The real money over the longer term still will be made in places where English isn’t the first language. But the emerging-market superstars of a few years ago—Brazil, Russia, India, China, South Africa; the BRICS—no longer are growing in a straight line north. China is slowing as Beijing attempts to orchestrate a soft landing from years of unsustainably fast economic growth. Brazil and Russia are in recession; South Africa’s GDP will expand a mere 1.3% in 2016, according to the IMF. These three countries were hit hard by the collapse of commodity prices. India alone retains some shine. It now is the world’s fastest-growing major economy, advancing at an annual rate of about 7.5%.

The collapse of oil prices and other commodities hasn’t helped Canada, either. It has wiped out wealth that could otherwise be used to finance expansion and technological upgrades. The Canadian dollar has weakened to about 75 cents against the U.S. currency, making Canadian goods and services relatively cheaper on the world market, but boosting the cost of investing abroad. The U.S. economy won’t startle anyone with its vigour, but it does seem to found decent momentum. That’s good for Canada, at least in the short-term.

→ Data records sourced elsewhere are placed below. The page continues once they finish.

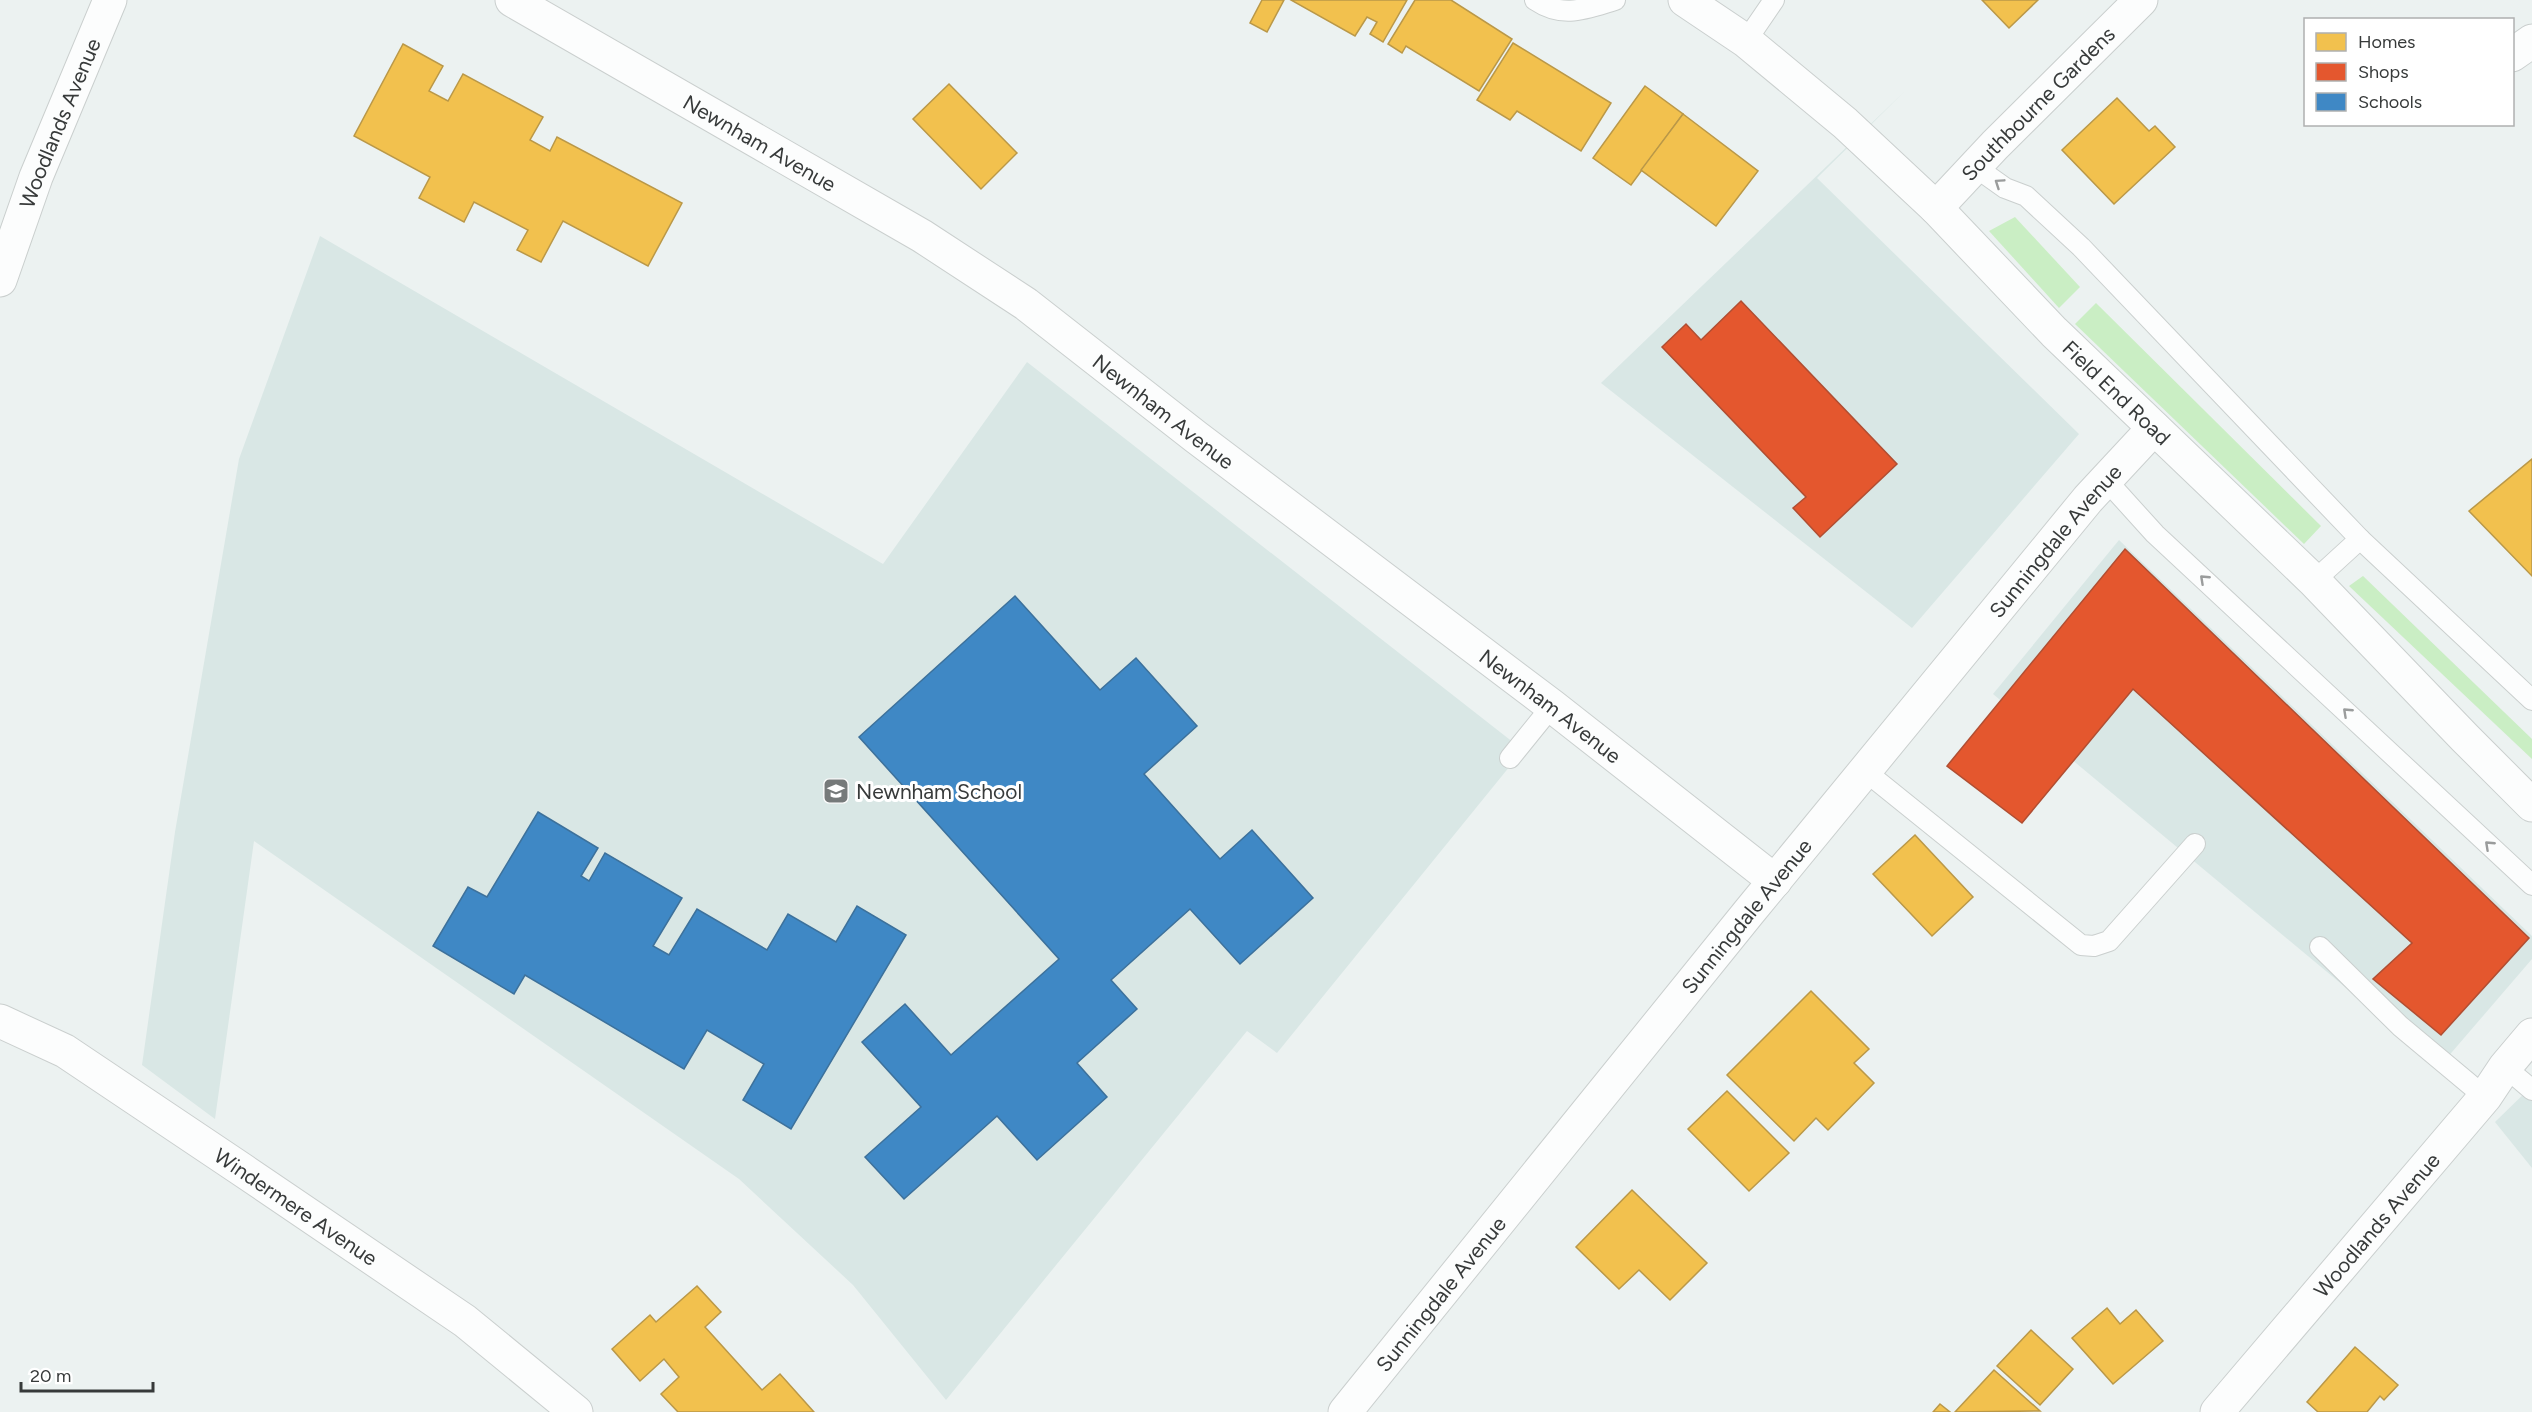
<svg xmlns="http://www.w3.org/2000/svg" width="2532" height="1412" font-family="Figtree,sans-serif">
  <style>
    .built { fill: #d9e7e5 }
    .green { fill: #caeec4 }
    .homes { fill: #f2c14e; stroke: #ba9848; stroke-width: 1.5 }
    .shops { fill: #e4572e; stroke: #b04e32; stroke-width: 1.5 }
    .schools { fill: #3f88c5; stroke: #3d719b; stroke-width: 1.5 }
    .lines { fill: none; stroke-linecap: round; stroke-linejoin: round }
    .service-casing { stroke: #cacfce; stroke-width: 22 }
    .minor-casing { stroke: #cacfce; stroke-width: 35 }
    .tertiary-casing { stroke: #cacfce; stroke-width: 35 }
    .service { stroke: #fcfdfd; stroke-width: 20 }
    .minor { stroke: #fcfdfd; stroke-width: 33 }
    .tertiary { stroke: #fcfdfd; stroke-width: 33 }
    .oneway { stroke: #9a9c9c }
    .labels { text-anchor: middle; dominant-baseline: central; stroke-width: 6; stroke-linejoin: round; paint-order: stroke }
    .street-label { font-size: 21px; fill: #373a3a; stroke: #fff }
    .poi-label { font-size: 21px; fill: #373a3a; stroke: #fff; text-anchor: start }
  </style>
  <rect width="100%" height="100%" fill="#ecf2f1"/>
  <g class="built">
    <polygon points="1905,91 1817,178 2079,434 1912,628 1601,383"/>
    <polygon points="320,236 883,564 1027,362 1523,750 1277,1053 1247,1031 946,1400 853,1285 739,1179 254,841 215,1119 142,1065 175,832 239,459"/>
    <polygon points="2119,540 2532,936 2532,959 2440,1066 1993,694"/>
    <polygon points="2532,1086 2532,1168 2495,1122"/>
  </g>
  <g class="green">
    <polygon points="2015,217 2080,287 2059,308 1989,231"/>
    <polygon points="2096,303 2321,526 2304,544 2075,324"/>
    <polygon points="2363,576 2532,739 2532,759 2349,586"/>
  </g>
  <g class="homes">
    <polygon points="1262,0 1284,0 1267,32 1250,23"/>
    <polygon points="1291,0 1407,0 1383,42 1370,34 1377,22 1367,17 1355,36"/>
    <polygon points="1415,0 1451,0 1512,39 1479,91 1406,46 1402,53 1388,44"/>
    <polygon points="1982,0 2038,0 2009,28"/>
    <polygon points="1513,43 1611,103 1581,151 1517,111 1510,120 1477,100"/>
    <polygon points="403,44 443,66 429,91 448,101 463,74 543,117 530,140 550,151 557,137 682,203 648,266 563,221 541,262 517,250 528,230 474,202 464,222 419,198 430,177 354,136"/>
    <polygon points="949,84 1017,153 981,189 913,119"/>
    <polygon points="1645,86 1683,114 1631,185 1593,158"/>
    <polygon points="2117,98 2149,131 2155,126 2175,147 2114,204 2062,150"/>
    <polygon points="1683,114 1758,171 1716,226 1641,170"/>
    <polygon points="2532,459 2532,576 2469,511"/>
    <polygon points="1915,835 1973,897 1932,936 1873,874"/>
    <polygon points="1811,991 1869,1049 1854,1063 1874,1083 1828,1130 1816,1118 1794,1141 1727,1075"/>
    <polygon points="1727,1091 1789,1153 1749,1191 1688,1129"/>
    <polygon points="1632,1190 1707,1263 1670,1300 1639,1270 1619,1289 1576,1247"/>
    <polygon points="697,1286 721,1312 705,1327 762,1390 780,1374 814,1412 678,1412 661,1394 679,1377 664,1359 640,1381 612,1349 650,1315 656,1322"/>
    <polygon points="2107,1308 2120,1324 2136,1310 2163,1341 2113,1384 2072,1338"/>
    <polygon points="2031,1330 2073,1369 2040,1405 1997,1366"/>
    <polygon points="2355,1347 2398,1385 2384,1400 2380,1396 2367,1412 2318,1412 2307,1402"/>
    <polygon points="1994,1370 2040,1411 1955,1412"/>
    <polygon points="1940,1404 1950,1412 1933,1412"/>
  </g>
  <g class="shops">
    <polygon points="1741,301 1897,464 1820,537 1793,508 1806,497 1662,347 1686,324 1701,340"/>
    <polygon points="2125,549 2529,938 2441,1035 2373,979 2412,943 2133,689 2022,823 1947,766"/>
  </g>
  <g class="schools">
    <polygon points="1015,596 1100,690 1136,658 1197,726 1144,774 1220,859 1252,830 1313,898 1240,964 1190,909 1111,980 1137,1009 1077,1063 1107,1097 1037,1160 997,1116 904,1199 865,1157 921,1107 862,1042 905,1004 951,1055 1059,959 859,737"/>
    <polygon points="538,812 598,848 581,876 589,881 605,853 682,898 653,946 669,955 697,909 767,950 788,914 836,942 857,906 906,935 791,1129 743,1100 764,1064 707,1030 684,1069 525,975 514,994 433,946 468,887 487,897"/>
  </g>
  <g class="lines">
    <g class="service-casing">
      <g id="service">
        <path d="M1535,0c28,19 50,9 80,0"/>
        <polyline points="1746,41 1774,0"/>
        <polyline points="1974,166 2005,188 2026,196 2081,247 2360,539 2532,700"/>
        <polyline points="2107,481 2155,534 2532,885"/>
        <polyline points="2314,581 2360,539"/>
        <polyline points="1510,758 1552,706"/>
        <polyline points="1865,771 2081,945 2094,946 2109,941 2195,844"/>
        <polyline points="2320,947 2400,1026 2485,1097"/>
        <polyline points="2505,1067 2532,1090"/>
      </g>
    </g>
    <g class="minor-casing">
      <g id="minor">
        <path id="s1" d="M512,0l410,236 104,68 170,133 356,269 223,175"/>
        <polyline points="2512,55 2532,41"/>
        <path id="s2" d="M1936,208l59,-63 146,-145"/>
        <path id="s3" d="M0,280l36,-103 74,-177"/>
        <path id="s4" d="M0,1021l65,30 176,118 224,152 111,91"/>
        <path id="s5" d="M1345,1412l404,-500 339,-413 66,-71"/>
        <path id="s6" d="M2217,1412l268,-315 20,-30 27,-32"/>
      </g>
    </g>
    <g class="tertiary-casing">
      <g id="tertiary">
        <path id="s7" d="M1685,0l61,41 99,82 91,85 118,124 260,249 151,157 67,67"/>
      </g>
    </g>
    <use href="#service" class="service"/>
    <use href="#minor" class="minor"/>
    <use href="#tertiary" class="tertiary"/>
  </g>
  <defs><path id="oneway-chevron" d="M-2-3.5L2.5 0L-2 3.5" fill="none" stroke-width="1.6" stroke-linecap="round" stroke-linejoin="round" transform="scale(1.5)"/></defs>
  <g class="oneway">
    <use href="#oneway-chevron" transform="translate(1999 183) rotate(-146)"/>
    <use href="#oneway-chevron" transform="translate(2204 579) rotate(-137)"/>
    <use href="#oneway-chevron" transform="translate(2347 712) rotate(-137)"/>
    <use href="#oneway-chevron" transform="translate(2489 845) rotate(-137)"/>
  </g>
  <defs>
    <g id="school-square" transform="scale(1.35)"><rect x="-9" y="-9" width="18" height="18" rx="4" fill="#767a7a" stroke="#fff"/><path d="M0-5L7-2L0 1L-7-2ZM-4 1L0 2.5L4 1V4Q0 6-4 4Z" fill="#fff"/></g>
  </defs>
  <g fill-rule="evenodd">
    <use href="#school-square" x="836" y="791"/>
  </g>
  <g class="labels">
    <g class="street-label">
      <text stroke="none"><textPath href="#s2" startOffset="146">Southbourne Gardens</textPath></text>
      <text stroke="none"><textPath href="#s3" startOffset="168">Woodlands Avenue</textPath></text>
      <text stroke="none"><textPath href="#s1" startOffset="286">Newnham Avenue</textPath></text>
      <text stroke="none"><textPath href="#s7" startOffset="585">Field End Road</textPath></text>
      <text stroke="none"><textPath href="#s1" startOffset="772">Newnham Avenue</textPath></text>
      <text stroke="none"><textPath href="#s5" startOffset="1124">Sunningdale Avenue</textPath></text>
      <text stroke="none"><textPath href="#s1" startOffset="1258">Newnham Avenue</textPath></text>
      <text stroke="none"><textPath href="#s5" startOffset="638">Sunningdale Avenue</textPath></text>
      <text stroke="none"><textPath href="#s4" startOffset="350">Windermere Avenue</textPath></text>
      <text stroke="none"><textPath href="#s6" startOffset="246">Woodlands Avenue</textPath></text>
      <text stroke="none"><textPath href="#s5" startOffset="152">Sunningdale Avenue</textPath></text>
    </g>
    <g class="poi-label">
      <text x="856" y="791">Newnham School</text>
    </g>
  </g>
  <rect x="2304" y="18" width="210" height="108" fill="#ffffff" stroke="#afb0b0" stroke-width="1.5"/>
  <rect x="2316" y="33" width="30" height="18" fill="#f2c14e" stroke="#afb0b0" stroke-width="1.5"/>
  <text x="2358" y="48" font-size="18" fill="#373a3a">Homes</text>
  <rect x="2316" y="63" width="30" height="18" fill="#e4572e" stroke="#afb0b0" stroke-width="1.5"/>
  <text x="2358" y="78" font-size="18" fill="#373a3a">Shops</text>
  <rect x="2316" y="93" width="30" height="18" fill="#3f88c5" stroke="#afb0b0" stroke-width="1.5"/>
  <text x="2358" y="108" font-size="18" fill="#373a3a">Schools</text>
  <path d="M21 1382v9h132v-9" fill="none" stroke="#373a3a" stroke-width="3"/>
  <text x="30" y="1382" font-size="18" fill="#373a3a" stroke="#ffffff" stroke-width="4.5" paint-order="stroke">20 m</text>
</svg>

This is a tricky environment. Hodgson and the Conference Board are in the midst of an assessment of whether Canadian companies are up to the challenge. “Our preliminary assessment is they are not,” Hodgson said in a commentary earlier this month. He laments the dismal amount of money Canadian executives spent on their companies in recent years. Now they either are struggling to keep up with orders or unable to approach new markets. “It is primarily the responsibility of businesses, not policy makers, to up their game through investment,” Hodgson said.